Text under study Start Marker

That would point out where the expected matches failed to be made.
desireatem
Pyrite | Level 9

The mismatched is on "English Spanish" and "Spanish English" that are classified under "Others"

 

languages Demographics__hc_languages Frequency Percent Cumulative
Frequency
Cumulative
Percent
    273 33.46 273 33.46
EnglishOnly English 206 25.25 479 58.70
Other English Creole Other 2 0.25 481 58.95
Other English Creole 7 0.86 488 59.80
Other English Other 10 1.23 498 61.03
Other English Spanish Creole 2 0.25 500 61.27
Other English Spanish Other 8 0.98 508 62.25
Other English Spanish 139 17.03 647 79.29
Other Other English 1 0.12 648 79.41
Other Other 6 0.74 654 80.15
Other Spanish English 19 2.33 673 82.48
Other Spanish Other 1 0.12 674 82.60
SpanishOnly Spanish 142 17.40 816 100.00
Astounding
PROC Star

OK, a good start.  Now it's time to roll up your sleeves and dig into the mismatches.

 

Do the data values contain two blanks between "English" and "Spanish" ?

 

Do the data values contain a tab character instead of a space? 

 

Do the data values contain a leading blank?

Text under study End Marker

__To-do item 1__
Transcribe the portion of the forum thread on mismatched language values starting at "OK, a good start.  Now" and ending at "a leading blank?".
__To-do item 2__
Write the next part of the forum thread on mismatched language values, picking up after its final line.

Data extract Start Marker

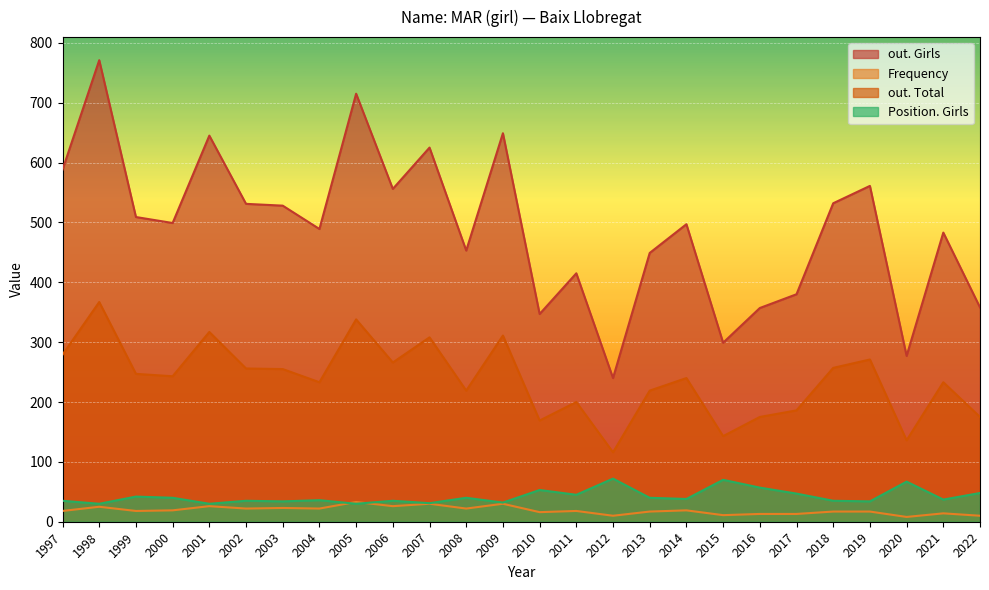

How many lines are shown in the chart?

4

Data extract End Marker
Data extract Start Marker

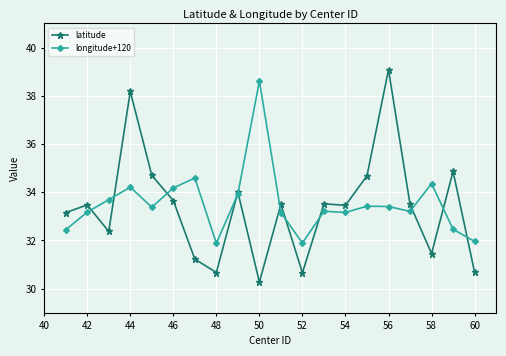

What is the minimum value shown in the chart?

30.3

Data extract End Marker

__Answer area 1__
OK, a good start.  Now it's time to roll up your sleeves and dig into the mismatches.

 

Do the data values contain two blanks between "English" and "Spanish" ?

 

Do the data values contain a tab character instead of a space? 

 

Do the data values contain a leading blank?

__Answer area 2__
 

I'm assuming here that the program is correct, and the program uses one blank between "English" and "Spanish".

Tom
Super User Tom
Super User

SAS normally removes leading spaces when printing values for values like  "         English Spanish"  might look in the print-out like  "English Spanish".

There are also other characters that could be in the variable that look like spaces (or do not print at all) but are not.

Or it could be the variable is coded and what you are seeing is the formatted value and not what is actually in the variable.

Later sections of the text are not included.